1 in 300 patients with acute ischaemic chest pain transported to hospital via private car will have a cardiac arrest en route
thus the community needs to be aware of the need to call emergency ambulance services
if ambulances have access to 12 lead ECG's then direct communication with an angiography lab potentially bypassing ED may be the most expeditious Mx once AMI has been diagnosed on the ECG.
if 12 lead ECG is not available, then ambulance protocols usually consist of:
oxygen if hypoxic or in shock
cardiac monitor, aspirin 300mg o, GTN s/lingual and immediate transfer to an ED, preferably at a hospital with interventional angiography services.
if ongoing pain and chance of early angiography then heparin, otherwise use enoxaparin - may need initial iv dose then sc - reduce dose in elderly and those with impaired creatinine clearance.
commence a statin if not already on one, eg. atorvastatin 80mg daily
consider oral beta adrenergic blockers (NOT iv unless severe HT or arrhythmia!!) in the 1st 24 hours (no hurry) unless C/I
(level I evidence, grade A recommendation)
contra-indications to beta blockers in acute coronary syndromes:
risk of cardiogenic shock or heart block:
age > 70, systolic BP < 120, HR < 60, HR > 110 (as evidence of decreased cardiac reserve), 1st degree heart block with PR > 240msec or 2nd/3rd degree HB.

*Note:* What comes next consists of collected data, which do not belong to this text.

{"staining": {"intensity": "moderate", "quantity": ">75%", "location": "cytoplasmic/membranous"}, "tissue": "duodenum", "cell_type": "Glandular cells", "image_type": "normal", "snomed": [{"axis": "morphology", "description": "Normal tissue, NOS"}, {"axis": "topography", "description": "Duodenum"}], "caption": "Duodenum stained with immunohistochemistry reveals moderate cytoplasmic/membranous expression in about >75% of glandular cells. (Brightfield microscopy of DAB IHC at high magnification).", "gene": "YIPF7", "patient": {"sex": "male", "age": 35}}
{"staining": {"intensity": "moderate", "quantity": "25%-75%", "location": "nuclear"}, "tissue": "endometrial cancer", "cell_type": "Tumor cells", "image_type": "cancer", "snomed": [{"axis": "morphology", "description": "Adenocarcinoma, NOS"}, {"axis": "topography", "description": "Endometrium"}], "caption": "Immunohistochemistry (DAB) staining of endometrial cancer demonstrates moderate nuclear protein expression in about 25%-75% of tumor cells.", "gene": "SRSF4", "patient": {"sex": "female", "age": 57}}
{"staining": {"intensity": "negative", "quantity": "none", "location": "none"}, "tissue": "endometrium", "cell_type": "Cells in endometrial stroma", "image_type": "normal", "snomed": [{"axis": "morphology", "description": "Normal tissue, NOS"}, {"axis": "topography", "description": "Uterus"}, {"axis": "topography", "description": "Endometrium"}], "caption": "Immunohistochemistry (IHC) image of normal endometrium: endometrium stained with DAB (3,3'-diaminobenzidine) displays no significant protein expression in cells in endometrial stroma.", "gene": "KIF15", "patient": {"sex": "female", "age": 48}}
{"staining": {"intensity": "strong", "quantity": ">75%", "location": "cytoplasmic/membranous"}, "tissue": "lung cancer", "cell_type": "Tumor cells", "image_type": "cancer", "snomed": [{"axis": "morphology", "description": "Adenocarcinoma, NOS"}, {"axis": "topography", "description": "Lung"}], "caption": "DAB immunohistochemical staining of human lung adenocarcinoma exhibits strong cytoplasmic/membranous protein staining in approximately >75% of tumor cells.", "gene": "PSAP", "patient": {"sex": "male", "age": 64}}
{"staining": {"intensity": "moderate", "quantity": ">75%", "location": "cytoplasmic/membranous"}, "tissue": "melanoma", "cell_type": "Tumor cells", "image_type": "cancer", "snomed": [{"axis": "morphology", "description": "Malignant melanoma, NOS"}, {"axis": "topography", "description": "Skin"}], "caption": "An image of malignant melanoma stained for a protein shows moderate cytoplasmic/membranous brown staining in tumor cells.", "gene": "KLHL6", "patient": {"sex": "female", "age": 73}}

A large proportion of pts with transmural anterior infarcts develop mural thrombi which are the cause of 90% of cerebral emboli in patients post-AMI (overall incidence post-AMI is 3-4%).
Most cerebral emboli post-AMI occur in the 1st 3months.
Other risk factors for cerebral emboli post-AMI are:
large size of infarct, heart failure, ventricular aneurysm, & AF
Thus, pts with transmural anterior infarcts are often anticoagulated with full doses of heparin, followed by Rx with warfarin for 3mths.